108. The method of claim 95, wherein the brain region is the ventral tegmental area (VTA).
109. A method of determining if a subject has or is at risk of developing psychomotor slowing, the method comprising analyzing one or more Neuromelanin (NM)-Magnetic Resonance Imaging (NM-MRI) scans of the subject's dopamine-associated brain region of interest, wherein the analyzing comprises:
receiving imaging information of the brain region of interest; and determining a NM concentration in the brain region of interest using voxelwise analysis based on the imaging information;
wherein the determining if a subject has or is at risk of developing psychomotor slowing comprises: (1) if the one or more NM-MRI scans has a decreased NM signal compared to a one or more control scans without psychomotor slowing then the subject has or is at risk of developing psychomotor slowing; or (2) if the one or more NM-MRI scans has a NM signal comparable to the signal of a one or more control scans without psychomotor slowing then the subject does not have or is not at risk of developing psychomotor slowing.
110. The method of claim 109, wherein the subject has depression.
111. The method of claim 109, wherein the subject has late-life depression.
112. The method of claim 109, wherein the voxelwise analysis comprises determining at least one topographical pattern within the brain region of interest.
113. The method of claim 112, wherein the at least one topographical pattern includes at least one pattern comprising a change in cell number in the brain region of interest.
114. The method of claim 109, wherein the one or more acquired NM-MRI scans are related to the subject's performance on a cognitive task.
115. The method of claim 114, wherein the cognitive task assesses catecholamine-related processes.
116. The method of claim 115, wherein the catecholamine-related processes comprise dopamine-related processes.
117. The method of claim 115, wherein the catecholamine-related processes comprise reward processing.
118. The method of claim 109, wherein the one or more acquired NM-MRI scans are related to the subject's performance a gait speed task.
119. The method of claim 109, wherein the one or more acquired NM-MRI scans are related to the subject's performance a processing speed task.

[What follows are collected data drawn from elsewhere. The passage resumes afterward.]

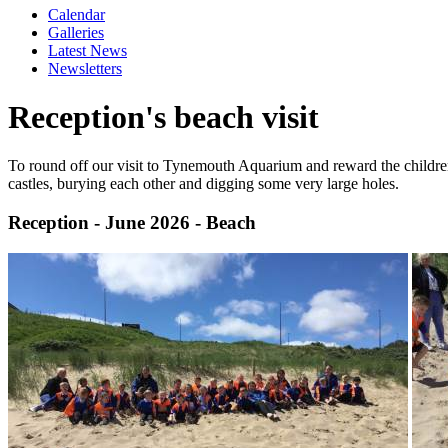
Calendar
Galleries
Latest News
Newsletters
Reception's beach visit
To round off our visit to Tynemouth Aquarium and reward the children 
castles, burying each other and digging some very large holes.
Reception - June 2026 - Beach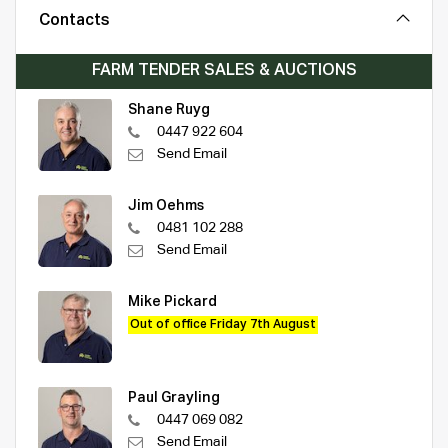
Contacts
FARM TENDER SALES & AUCTIONS
Shane Ruyg
0447 922 604
Send Email
Jim Oehms
0481 102 288
Send Email
Mike Pickard
Out of office Friday 7th August
Paul Grayling
0447 069 082
Send Email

120. The method of claim 109, wherein the brain region is the substantia nigra.
121. The method of claim 109, wherein the brain region is the ventral substantia nigra.
122. The method of claim 109, wherein the brain region is the lateral substantia nigra.
123. The method of claim 109, wherein the brain region is the ventrolateral substantia nigra.
124. The method of claim 109, wherein the brain region is the substantia nigra pars compacta (SNpc).
125. The method of claim 109, wherein the brain region is the substantia nigra pars reticulata (SNpr).
126. The method of claim 109, wherein the brain region is the ventral tegmental area (VTA).
127. The method of any one of claims 1-126, wherein the method is used with a second imaging method.
128. The method of claim 127, wherein the second imaging method comprises Positron Emission Tomography (PET).
129. The method of claim 127, wherein the second imaging method comprises structural MRI.
130. The method of claim 127, wherein the second imaging method comprises functional MRI
(fMRI).
131. The method of claim 127, wherein the second imaging method comprises blood oxygen level dependent (BOLD) fMRI.